In its judgment, the Rechtbank Overijssel concluded that the companies deliberately arranged payments to influence Heyliger’s decision-making. The court described the conduct as “active bribery of a public official” and stated that the arrangement was “aimed at obtaining a competitive advantage in the awarding of a public contract.”
The subsidiaries involved – Volker Construction International (VCI) and Volker Stevin Caribbean (VSC) – made payments between 2009 and 2014 to a consultant [Ronald Maasdam, Ed.] who acted as intermediary. According to the verdict, these payments were not genuine consultancy fees but were intended, at least in part, to benefit Heyliger, who at the time served as Minister of VROMI.
“The court finds that the payments were made with the intention that part of the funds would be passed on to the minister,” the judges wrote. “In doing so, the companies knowingly accepted the significant risk that a bribe would be paid.”
Evidence presented during the proceedings showed that US $ 83,000 ultimately reached Heyliger. The money was delivered in cash, concealed between newspapers and construction drawings.
The court noted that although the amount actually paid was $83,000, Heyliger had expected substantially more – up to US $860,000 – under the broader understanding between the parties.
The judges emphasised that the companies were aware of Heyliger’s influential position within government. “The minister held a key portfolio and exercised decisive influence over the awarding of major infrastructure projects,” the court stated. “The defendants sought to secure his support in order to increase their chances of obtaining the contract.”
The Simpson Bay Causeway was one of the most significant public works projects on the island at the time, connecting key districts across the lagoon. Although formal procurement procedures were in place, the court found that Heyliger wielded substantial informal power over the final decision.
“It is evident that the defendants did not wish to rely solely on the outcome of a transparent tender procedure,” the verdict states. “By arranging payments through an intermediary, they sought to influence the minister’s conduct in office.”
Director liable
In addition to the corporate fines totalling 480,000 euros, a former director of the subsidiaries was personally fined 30,000 euros. The court concluded that he had given “effective leadership” to the bribery scheme.
According to the ruling, the director “was aware of the structure of the payments and played a decisive role in authorising and continuing them.” As such, he bore individual criminal responsibility under Dutch law.

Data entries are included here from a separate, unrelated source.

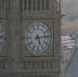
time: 5:13
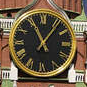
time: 11:06
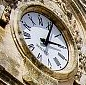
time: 3:05
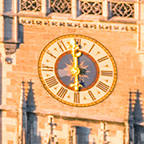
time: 5:59
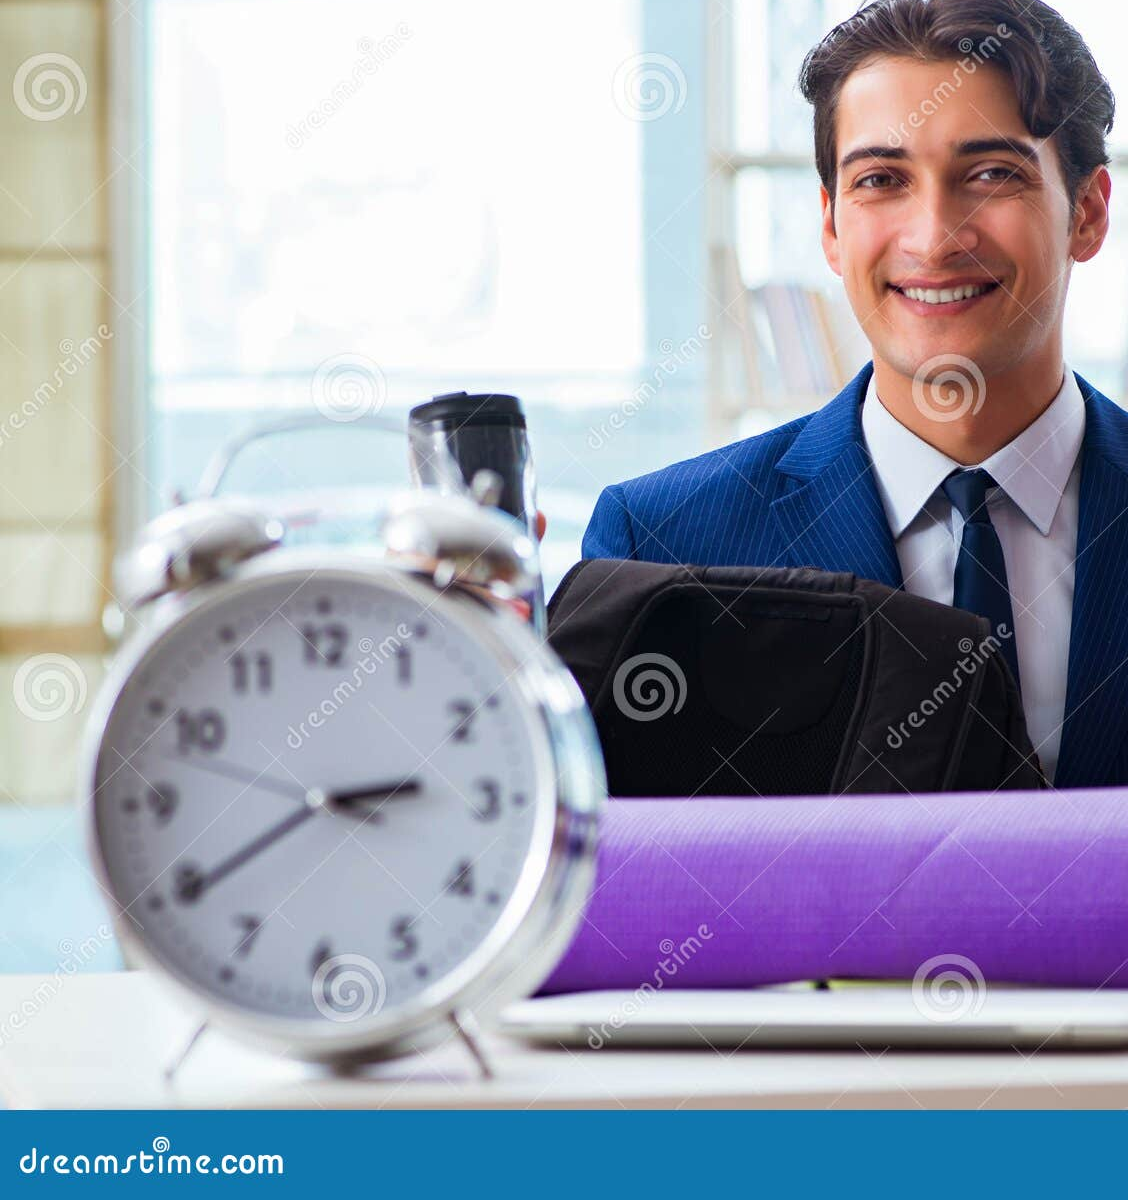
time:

The court stressed the seriousness of bribing a sitting minister in connection with a public infrastructure project. “Corruption of this nature undermines the integrity of public administration and damages trust in democratic institutions,” the judges wrote. “Public officials must be able to perform their duties without improper influence.”
The ruling further stated that corruption distorts fair competition. “Companies that refrain from bribery are placed at a disadvantage,” the court observed. “Such practices erode confidence in the fairness of public procurement processes.”
Although the Public Prosecution Service had sought a total fine of 525,000 euros against the companies, the court imposed a slightly lower amount. In contrast, the personal fine imposed on the former director exceeded the penalty requested by prosecutors.
Decade-long
investigation
In determining the sanctions, the judges took into account the duration of the scheme, which spanned several years, as well as the time that has passed since the offences were committed. “The facts date back more than a decade,” the court acknowledged, but added that “the seriousness of the offences justifies the imposition of substantial financial penalties.”
The case is closely linked to the earlier prosecution of Heyliger himself. In 2020, he was sentenced to five years’ imprisonment for corruption and money laundering. The present judgment focuses on the corporate side of the bribery arrangement.
Confiscation
proceedings
Beyond the fines imposed in the criminal proceedings, the financial consequences for the subsidiaries may not yet be over. The Public Prosecution Service has initiated separate confiscation proceedings seeking more than 1.6 million euros, which prosecutors argue represents profits derived from criminal conduct.
In such proceedings, the court will determine whether unlawful gains were obtained and, if so, whether they must be repaid to the state.
Following the verdict, VolkerWessels indicated that it would study the judgment before issuing a substantive response. The former director did not provide detailed comment immediately after the ruling. It remains unclear whether an appeal will be filed.